Her two elder sons 14-year old Joy and 10-year old Kumar (names changed) had run away to an adjoining house through a hole in the hedge at the sight of visitors.
Plastic sacks filled with straw spread on the mud floor served as bed and pillow for their family of seven in their one-room hut walled with old clothes and torn plastic sacks.
A few torn thin blankets and old woolen ladies wraps lay crumpled on the "bed" beneath the double-sized mosquito net made from old chunnis hand-stitched together.
A small basket of mustard leaves to cook for the morning meal lay in a corner of the hut.
"Either Joy or Kumar cook for the family these days," narrated Bijanti who is still recovering from an appendix operation in December.
Local people as well as the local MLA and Gram Panchayat members had contributed towards her treatment under the initiative of members of the Village Women Co-ordinating Committee (VWCOC), a local NGO.
Her parents who do odd jobs in the adjoining paddy fields are presently providing food for the family.

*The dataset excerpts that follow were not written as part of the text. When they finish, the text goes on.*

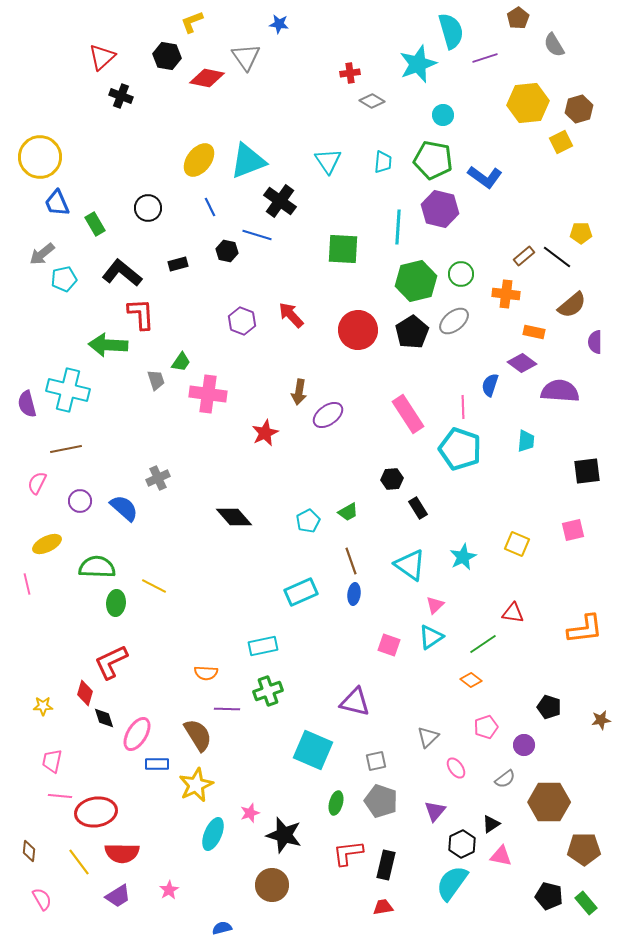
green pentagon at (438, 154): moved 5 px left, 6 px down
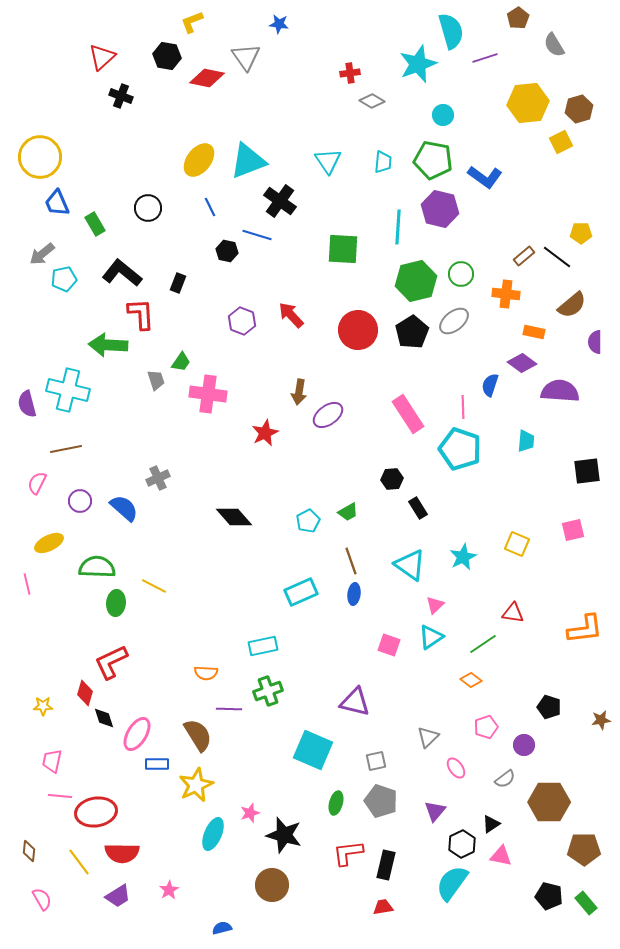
black rectangle at (178, 264): moved 19 px down; rotated 54 degrees counterclockwise
yellow ellipse at (47, 544): moved 2 px right, 1 px up
purple line at (227, 709): moved 2 px right
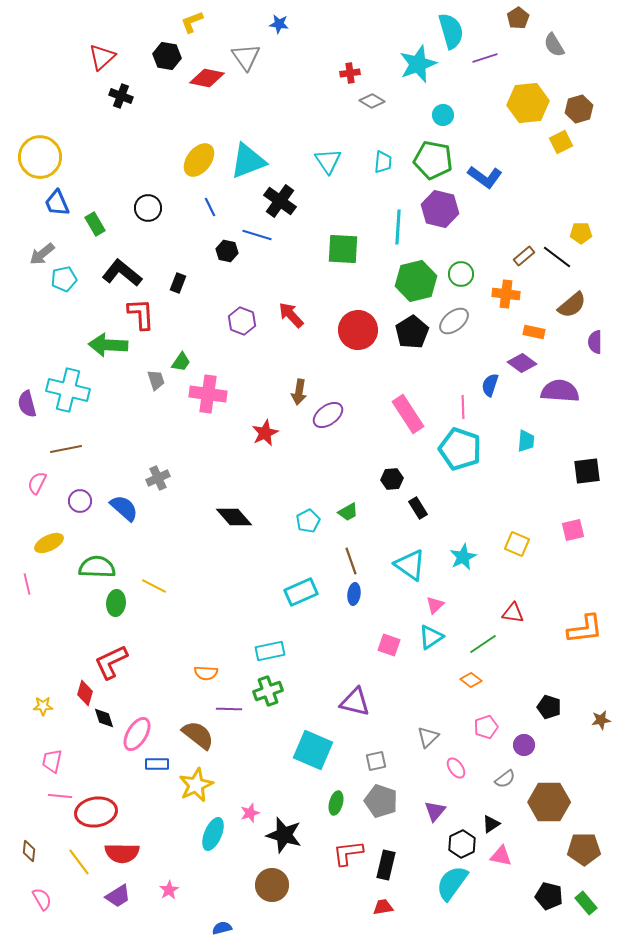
cyan rectangle at (263, 646): moved 7 px right, 5 px down
brown semicircle at (198, 735): rotated 20 degrees counterclockwise
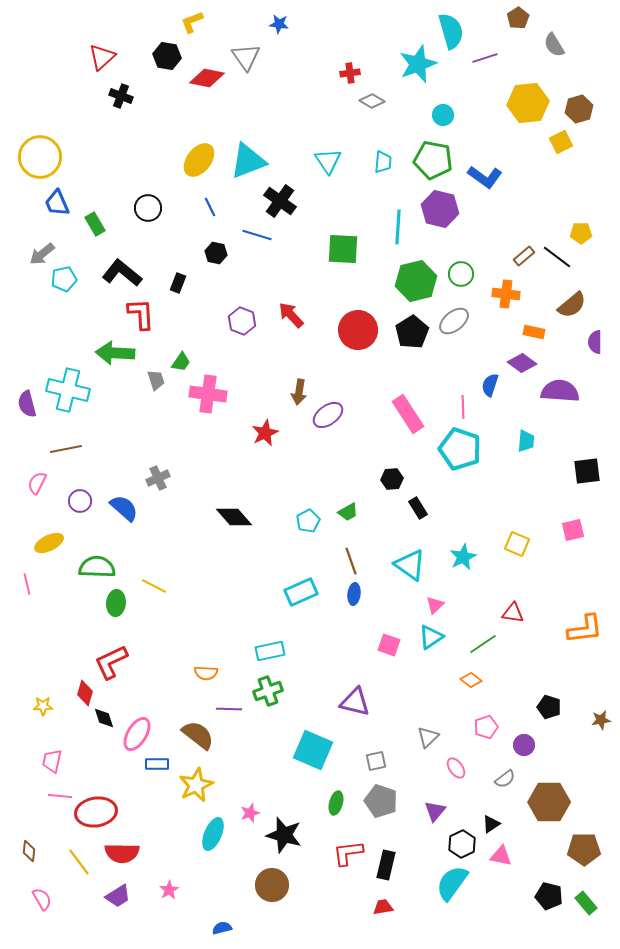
black hexagon at (227, 251): moved 11 px left, 2 px down
green arrow at (108, 345): moved 7 px right, 8 px down
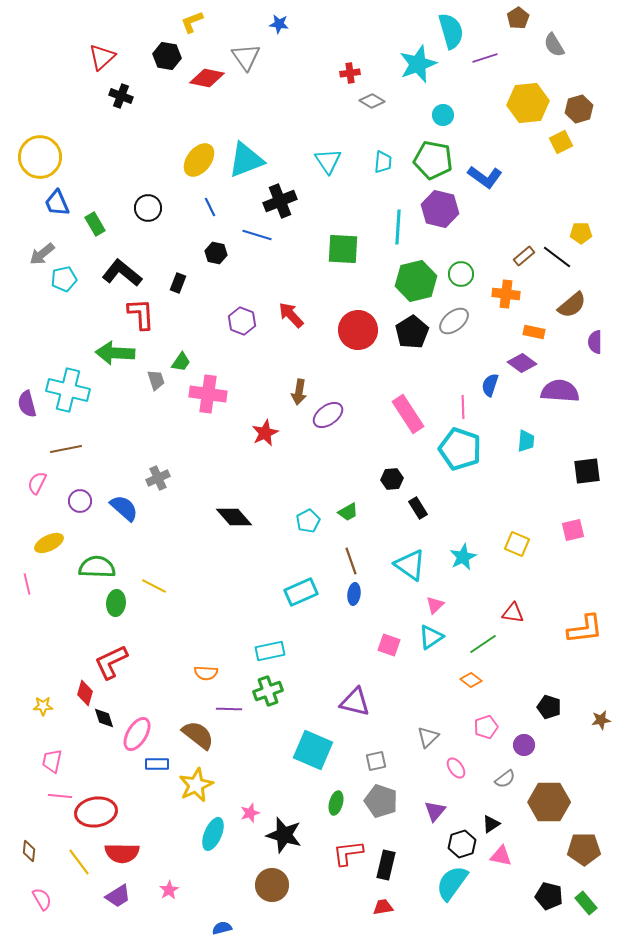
cyan triangle at (248, 161): moved 2 px left, 1 px up
black cross at (280, 201): rotated 32 degrees clockwise
black hexagon at (462, 844): rotated 8 degrees clockwise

"I have been asking for a BPL card for the last two years through the Gram Panchayat Member, but I still haven't got it," she said.
Interestingly the local agent who distributes the government rations lives next door.

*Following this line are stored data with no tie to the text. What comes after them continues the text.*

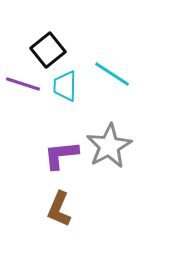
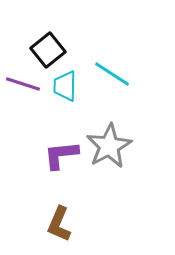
brown L-shape: moved 15 px down
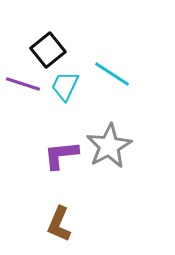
cyan trapezoid: rotated 24 degrees clockwise
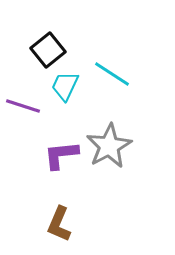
purple line: moved 22 px down
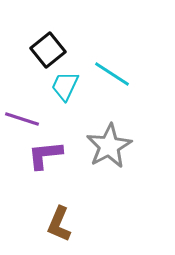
purple line: moved 1 px left, 13 px down
purple L-shape: moved 16 px left
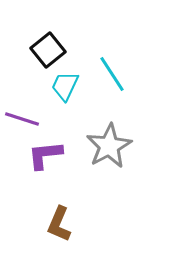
cyan line: rotated 24 degrees clockwise
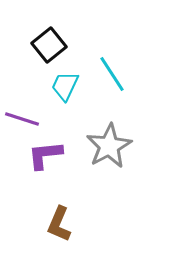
black square: moved 1 px right, 5 px up
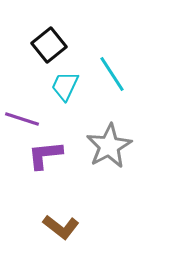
brown L-shape: moved 2 px right, 3 px down; rotated 75 degrees counterclockwise
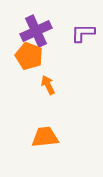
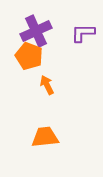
orange arrow: moved 1 px left
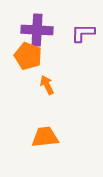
purple cross: moved 1 px right, 1 px up; rotated 28 degrees clockwise
orange pentagon: moved 1 px left
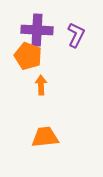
purple L-shape: moved 7 px left, 2 px down; rotated 115 degrees clockwise
orange arrow: moved 6 px left; rotated 24 degrees clockwise
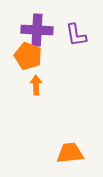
purple L-shape: rotated 145 degrees clockwise
orange arrow: moved 5 px left
orange trapezoid: moved 25 px right, 16 px down
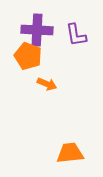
orange arrow: moved 11 px right, 1 px up; rotated 114 degrees clockwise
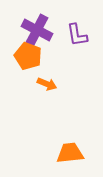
purple cross: rotated 24 degrees clockwise
purple L-shape: moved 1 px right
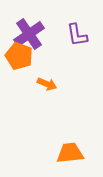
purple cross: moved 8 px left, 4 px down; rotated 28 degrees clockwise
orange pentagon: moved 9 px left
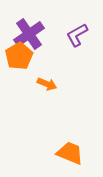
purple L-shape: rotated 70 degrees clockwise
orange pentagon: rotated 20 degrees clockwise
orange trapezoid: rotated 28 degrees clockwise
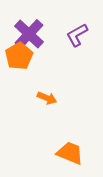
purple cross: rotated 12 degrees counterclockwise
orange arrow: moved 14 px down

Gram Panchayat Member Chaoubi adds, "I don't know how long it will take to make the BPL card.
It is in the hands of the MLA and ministers" .
Bijanti continues, "I did get the job card under NREGS and worked for about 20 days earlier last year." The early marriage and frequent childbirth has however taken its toll on Bijanti's health.
This added with the care of her small children have left very few work options open to her.
"The present land we are staying belongs to my father-in-law and he has made it clear that we don't have much right over it as Prem Singh sold off half of the familial landholdings about four years back on pretext of my treatment during a problem in my womb then," she narrates.
Gender equality and the eradication of many dimensions of poverty by 2015 are among the eight Millennium Development Goals (MDGs) adopted by 189 nations including India and signed by 147 heads of state and governments during the UN Millennium Summit in September 2000 .
In its 2005 Country Report on MDGs, India stated clearly that to achieve the goal of eradicating extreme poverty and hunger, it must reduce by 2015 the proportion of people below poverty line in the country from nearly 37.5 percent in 1990 to about 18.75 percent.
Besides this stance, there are also various state and central government schemes to aid the poor in the country such as providing low cost food rations through BPL cards, low cost latrine construction through the Total Sanitation Campaign as well as aid for building houses under the Indira Awas Yojana.
Yet in face of the widespread gender imbalance and violence against women, as well as the failure of the democratic establishment in reaching out to the grassroots and identifying the real beneficiaries like Bijanti and her children, it remains to be seen how far ahead India can progress in its journey to achieving the MDGs.